Junior, stuck on the wrong wheel, tried to come around when Mr. Deliverance stopped pedaling, but the train had already left the station.

To demonstrate his unhappiness with the actions of the lead-out man who wasn’t even on his team, Junior stormed off, threw himself into his dad’s car, locked the doors, and pouted. Fumble-futz dad sheepishly collected the gear, then went over to Junior’s teammates and began making excuses for Junior’s bad performance–not Junior’s dramatic performance of “Hamlet, Prince of Pout,” but his dramatic failure to seal the win.

There were so many things wrong with this story. First, why was a 19-year-old at a P/1/2 bike race in February? Didn’t he have coursework at college he was supposed to study over the weekend, and weren’t midterms around the corner? Second, why was the father of a grown man even at the bike race? Aren’t normal parents embarrassed by adult children who race bikes? Third, why was his father making excuses to the team? And fourth, why hadn’t the dad jerked Junior out of the car by the scruff of his neck and said something along the lines of “If you ever lock me out again I’ll kick your snotty little fucking ass and make you walk home, after I sell your stupid fucking bike for a tank of gas.”

The answer to all these questions is complex, but it boils down to “Mommas, don’t let your babies grow up to be bike racers.” Because if you do, chances are good that they’ll always be babies.

Junior’s story isn’t the first one I’ve heard from this trove of tales from the failed parenting vault. Somewhere along the way someone forgot to tell their son that bike racing, unless pursued as a hobby, is a dead end. Over the years, excepting Lance Armstrong and Marco Vermeij, I’ve never seen a kid being “groomed for the pros” who actually made it as a Pro Tour rider or even anything close. What I’ve seen are rabid parents throwing money and pressure on kids, teaching them to spend their time cycling instead of getting good grades, and winding up with almost-good-enough-but-not-quite long term deadbeats. I’ve seen a lot of that.

Entries from a collection
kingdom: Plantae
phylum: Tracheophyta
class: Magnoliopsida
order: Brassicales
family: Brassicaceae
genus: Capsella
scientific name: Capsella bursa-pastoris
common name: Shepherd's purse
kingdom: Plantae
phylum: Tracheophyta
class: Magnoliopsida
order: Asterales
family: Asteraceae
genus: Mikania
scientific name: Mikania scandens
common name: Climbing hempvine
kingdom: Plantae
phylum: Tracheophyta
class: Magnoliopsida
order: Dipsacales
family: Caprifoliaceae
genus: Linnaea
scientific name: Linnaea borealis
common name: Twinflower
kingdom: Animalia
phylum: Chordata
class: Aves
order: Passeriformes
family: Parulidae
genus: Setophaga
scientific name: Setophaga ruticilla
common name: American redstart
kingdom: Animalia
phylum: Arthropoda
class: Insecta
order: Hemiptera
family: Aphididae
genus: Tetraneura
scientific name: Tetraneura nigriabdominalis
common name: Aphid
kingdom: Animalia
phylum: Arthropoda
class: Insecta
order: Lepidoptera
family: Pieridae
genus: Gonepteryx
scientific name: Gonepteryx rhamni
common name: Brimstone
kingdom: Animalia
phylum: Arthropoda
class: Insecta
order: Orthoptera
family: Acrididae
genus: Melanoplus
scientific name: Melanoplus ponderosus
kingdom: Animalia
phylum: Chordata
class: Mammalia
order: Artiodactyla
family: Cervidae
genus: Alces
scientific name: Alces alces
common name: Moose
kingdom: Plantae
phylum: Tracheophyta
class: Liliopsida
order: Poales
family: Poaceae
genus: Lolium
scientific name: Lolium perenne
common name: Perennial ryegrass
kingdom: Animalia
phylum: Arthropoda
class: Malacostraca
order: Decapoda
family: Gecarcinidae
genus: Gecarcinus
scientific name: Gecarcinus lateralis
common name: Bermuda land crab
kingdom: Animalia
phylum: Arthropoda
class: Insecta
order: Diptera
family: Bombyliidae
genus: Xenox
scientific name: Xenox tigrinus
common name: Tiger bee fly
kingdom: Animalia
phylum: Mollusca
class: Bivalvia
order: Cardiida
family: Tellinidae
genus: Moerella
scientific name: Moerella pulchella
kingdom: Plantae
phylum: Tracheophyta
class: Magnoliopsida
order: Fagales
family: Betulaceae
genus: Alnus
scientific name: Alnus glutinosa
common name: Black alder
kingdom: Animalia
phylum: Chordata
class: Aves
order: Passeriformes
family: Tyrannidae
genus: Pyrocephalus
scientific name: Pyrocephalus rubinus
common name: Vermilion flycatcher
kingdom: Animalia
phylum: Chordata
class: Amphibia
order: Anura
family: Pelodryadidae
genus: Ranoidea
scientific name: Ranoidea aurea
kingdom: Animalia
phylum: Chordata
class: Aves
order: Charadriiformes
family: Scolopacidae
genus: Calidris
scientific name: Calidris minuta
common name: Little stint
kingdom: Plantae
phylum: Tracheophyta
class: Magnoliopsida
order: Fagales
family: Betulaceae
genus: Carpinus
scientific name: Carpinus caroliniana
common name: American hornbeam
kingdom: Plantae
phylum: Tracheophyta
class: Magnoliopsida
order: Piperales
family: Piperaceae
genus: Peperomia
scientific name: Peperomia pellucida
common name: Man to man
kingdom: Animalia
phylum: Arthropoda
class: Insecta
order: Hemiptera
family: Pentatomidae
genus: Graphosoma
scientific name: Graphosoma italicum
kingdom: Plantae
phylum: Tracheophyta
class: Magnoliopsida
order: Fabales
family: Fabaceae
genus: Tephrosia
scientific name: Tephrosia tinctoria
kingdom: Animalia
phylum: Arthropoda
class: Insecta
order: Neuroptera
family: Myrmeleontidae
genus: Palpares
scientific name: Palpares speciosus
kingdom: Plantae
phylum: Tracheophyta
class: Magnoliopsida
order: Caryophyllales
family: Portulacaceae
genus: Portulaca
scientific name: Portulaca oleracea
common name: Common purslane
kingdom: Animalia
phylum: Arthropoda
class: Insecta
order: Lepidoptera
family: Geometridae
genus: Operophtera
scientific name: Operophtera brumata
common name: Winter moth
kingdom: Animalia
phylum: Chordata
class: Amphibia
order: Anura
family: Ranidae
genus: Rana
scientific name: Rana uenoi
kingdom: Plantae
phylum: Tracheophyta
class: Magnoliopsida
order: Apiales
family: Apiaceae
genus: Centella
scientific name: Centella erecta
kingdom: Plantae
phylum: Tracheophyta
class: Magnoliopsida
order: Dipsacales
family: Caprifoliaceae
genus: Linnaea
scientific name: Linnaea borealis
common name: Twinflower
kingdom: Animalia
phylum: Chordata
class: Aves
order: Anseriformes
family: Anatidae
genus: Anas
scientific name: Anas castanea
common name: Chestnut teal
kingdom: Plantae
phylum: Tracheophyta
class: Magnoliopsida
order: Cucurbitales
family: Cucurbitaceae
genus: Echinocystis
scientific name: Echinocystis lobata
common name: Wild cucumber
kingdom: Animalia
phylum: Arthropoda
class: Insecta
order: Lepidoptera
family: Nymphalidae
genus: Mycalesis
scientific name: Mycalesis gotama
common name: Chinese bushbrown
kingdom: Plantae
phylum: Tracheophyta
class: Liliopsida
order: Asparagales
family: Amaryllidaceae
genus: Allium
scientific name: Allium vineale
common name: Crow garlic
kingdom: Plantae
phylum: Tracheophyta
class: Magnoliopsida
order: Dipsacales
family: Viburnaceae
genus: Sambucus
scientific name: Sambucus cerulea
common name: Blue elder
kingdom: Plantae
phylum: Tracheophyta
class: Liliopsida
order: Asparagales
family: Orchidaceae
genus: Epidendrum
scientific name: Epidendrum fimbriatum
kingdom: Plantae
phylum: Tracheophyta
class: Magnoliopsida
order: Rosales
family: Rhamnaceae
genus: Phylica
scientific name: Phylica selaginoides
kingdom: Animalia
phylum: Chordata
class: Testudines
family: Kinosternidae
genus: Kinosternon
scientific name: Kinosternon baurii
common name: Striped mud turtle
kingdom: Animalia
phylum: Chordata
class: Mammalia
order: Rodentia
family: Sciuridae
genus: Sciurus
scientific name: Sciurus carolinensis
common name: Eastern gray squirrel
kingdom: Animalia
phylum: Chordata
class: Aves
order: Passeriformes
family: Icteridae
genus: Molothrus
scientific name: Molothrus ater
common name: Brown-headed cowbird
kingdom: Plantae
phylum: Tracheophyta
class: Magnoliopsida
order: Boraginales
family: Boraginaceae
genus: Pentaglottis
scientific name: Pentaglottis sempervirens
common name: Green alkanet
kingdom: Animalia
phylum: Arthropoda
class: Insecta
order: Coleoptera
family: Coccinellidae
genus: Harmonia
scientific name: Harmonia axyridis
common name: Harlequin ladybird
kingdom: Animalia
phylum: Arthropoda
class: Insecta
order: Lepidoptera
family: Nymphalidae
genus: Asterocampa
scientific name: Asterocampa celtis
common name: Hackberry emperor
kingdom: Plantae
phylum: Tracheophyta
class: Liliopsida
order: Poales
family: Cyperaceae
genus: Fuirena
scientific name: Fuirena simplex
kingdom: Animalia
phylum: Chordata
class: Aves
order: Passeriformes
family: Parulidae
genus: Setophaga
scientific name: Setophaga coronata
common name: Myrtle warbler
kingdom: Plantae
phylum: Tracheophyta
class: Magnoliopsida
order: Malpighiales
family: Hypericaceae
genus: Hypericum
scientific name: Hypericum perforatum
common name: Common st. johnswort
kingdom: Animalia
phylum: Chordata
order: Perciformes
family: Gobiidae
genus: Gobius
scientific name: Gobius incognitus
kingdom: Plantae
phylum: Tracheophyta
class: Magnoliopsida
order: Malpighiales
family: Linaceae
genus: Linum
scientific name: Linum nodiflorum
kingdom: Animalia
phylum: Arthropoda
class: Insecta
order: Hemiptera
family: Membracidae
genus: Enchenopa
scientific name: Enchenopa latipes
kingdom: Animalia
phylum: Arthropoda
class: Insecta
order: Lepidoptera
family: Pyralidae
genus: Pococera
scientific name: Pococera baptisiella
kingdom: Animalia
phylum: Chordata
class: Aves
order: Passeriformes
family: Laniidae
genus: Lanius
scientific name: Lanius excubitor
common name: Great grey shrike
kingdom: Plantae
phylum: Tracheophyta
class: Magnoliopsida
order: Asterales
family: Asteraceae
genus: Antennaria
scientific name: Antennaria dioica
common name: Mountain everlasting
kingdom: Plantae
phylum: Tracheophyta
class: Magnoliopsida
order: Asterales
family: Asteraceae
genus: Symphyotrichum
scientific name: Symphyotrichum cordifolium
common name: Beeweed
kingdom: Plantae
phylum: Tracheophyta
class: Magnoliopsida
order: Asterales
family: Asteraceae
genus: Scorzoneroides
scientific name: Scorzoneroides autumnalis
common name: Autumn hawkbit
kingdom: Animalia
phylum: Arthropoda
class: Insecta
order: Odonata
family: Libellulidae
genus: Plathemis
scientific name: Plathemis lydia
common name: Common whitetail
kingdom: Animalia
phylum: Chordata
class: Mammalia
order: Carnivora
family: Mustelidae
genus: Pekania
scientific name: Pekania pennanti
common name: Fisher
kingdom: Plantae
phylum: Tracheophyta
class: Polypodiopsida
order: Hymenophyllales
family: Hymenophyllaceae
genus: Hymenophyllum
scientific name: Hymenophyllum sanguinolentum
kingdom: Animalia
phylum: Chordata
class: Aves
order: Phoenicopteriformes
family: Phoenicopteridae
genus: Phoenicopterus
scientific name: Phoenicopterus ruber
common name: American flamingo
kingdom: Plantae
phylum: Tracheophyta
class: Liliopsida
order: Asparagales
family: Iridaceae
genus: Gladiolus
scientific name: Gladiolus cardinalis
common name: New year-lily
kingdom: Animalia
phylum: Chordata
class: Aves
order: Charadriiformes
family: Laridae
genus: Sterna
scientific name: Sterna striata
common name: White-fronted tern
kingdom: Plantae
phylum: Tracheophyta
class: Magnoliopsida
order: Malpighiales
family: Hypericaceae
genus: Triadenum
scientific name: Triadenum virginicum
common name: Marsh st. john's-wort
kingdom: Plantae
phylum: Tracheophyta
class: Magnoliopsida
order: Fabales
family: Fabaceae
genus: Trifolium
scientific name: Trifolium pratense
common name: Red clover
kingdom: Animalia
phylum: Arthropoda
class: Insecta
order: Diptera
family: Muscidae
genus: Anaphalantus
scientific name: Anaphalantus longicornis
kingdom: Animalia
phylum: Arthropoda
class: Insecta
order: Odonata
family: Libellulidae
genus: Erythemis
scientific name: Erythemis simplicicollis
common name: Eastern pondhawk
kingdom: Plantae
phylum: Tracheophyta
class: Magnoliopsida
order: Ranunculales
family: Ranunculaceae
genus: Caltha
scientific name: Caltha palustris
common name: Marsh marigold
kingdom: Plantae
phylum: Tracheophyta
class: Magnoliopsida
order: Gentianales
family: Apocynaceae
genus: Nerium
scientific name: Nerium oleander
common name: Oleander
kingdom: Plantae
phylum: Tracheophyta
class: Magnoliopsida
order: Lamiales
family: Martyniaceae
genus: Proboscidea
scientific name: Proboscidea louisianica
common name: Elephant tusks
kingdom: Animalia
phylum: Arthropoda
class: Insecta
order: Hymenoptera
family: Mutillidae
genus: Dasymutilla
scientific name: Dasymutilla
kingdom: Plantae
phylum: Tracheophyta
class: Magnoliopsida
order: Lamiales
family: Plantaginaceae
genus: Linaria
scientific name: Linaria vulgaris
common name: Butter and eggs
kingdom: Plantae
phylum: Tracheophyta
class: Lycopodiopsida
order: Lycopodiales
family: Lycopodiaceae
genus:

**WHAT YOU NEED TO DO:**
1. In the piece about Junior and bike racing, which two riders does the writer name as exceptions among kids "groomed for the pros"?
2. Carry on the piece about Junior and youth bike racing, picking up after its final sentence.

**RESPONSES TO THE TASKS:**
1. Lance Armstrong and Marco Vermeij.

2.
Unlike other pro sports, where the chance of success is also infinitesimal but the rewards are at least astronomical if you hit the jackpot, the biggest winners in pro cycling are still chumps compared to the biggest earners in soccer, basketball, and baseball. The reason is that sponsors won’t go near cycling at the pro level, and their avoidance of the sport is only partially related to the structure of teams and the UCI.

Despite the fact that the “industry” is worth billions–when’s the last time you saw a Local Basketball Shop–the money in cycling is at the retail level, not the pro level. And one reason the pro level is devoid of meaningful money is because it cannot extricate itself from its association with doping. After an entire history of pretending that drugs weren’t a problem and cheerleading the Lance & Floyd + Trek & Oakley show, VeloNews has now taken the opposite tack: Ensuring that no one will ever forget the sport’s sordid past and, what’s worse, its sordid present.

Last night Neal Rogers, the VeloNews editor, posted a link on his Twitter account to an article written by Michele Ferrari. The article estimates Chris Froome’s VAM and “stratospheric” w/kg in a recent race, and insinuates the obvious: Froome is doped to the gills. Rogers’s posting adds a level of insinuation onto Ferrari’s insinuation: If anyone should know about stratospheric levels of cheating, it’s Michele.

Apparently Rogers, with over 15,000 Twitter followers and a venerable position in one of the most globally influential cycling rags, sees nothing wrong with linking to a web site that offers coaching services by an unrepentant cheater who’s been banned from cycling for life and who was the mastermind behind Armstrong’s drug-enhanced Tour victories. When questioned about promoting Ferrari on Twitter, Rogers shrugged it off and aggressively defended a guy who is more than a cancer: The advocacy and use of EPO in its early stages led to the death of numerous young riders.

Instead, Rogers doubled down, saying that Ferrari is “highly intelligent and scientifically minded” and his status “doesn’t mean we shouldn’t listen to him, though. End of the day, he’s a number cruncher.”

And there you have it. Rogers couldn’t care less about Ferrari’s role in the exploitation of young athletes, his lifetime sanction for cheating, or the fact that one of the worst faces in cycling is now selling his services on the Internet to any and all comers. At the end of the day he’s a number cruncher, a harmless old fellow with wire-rimmed spectacles doing complex math for the benefit of all the innumerates out there.

No, Neal, you have it exactly wrong. At the end of the day Ferrari is a liar, a cheat, and an evil person who is so bad for the sport you supposedly promote that he had been banned from it for life. It’s like saying that at the end of the day “Dr. Mengele was just a scientist.” In fact, the Nazi researchers — like Dr. Ferrari — weren’t simply “highly intelligent and scientifically minded” people. They were highly intelligent and scientifically minded people who used their high intelligence and science to harm people, break laws, and blithely pretend that it was okay.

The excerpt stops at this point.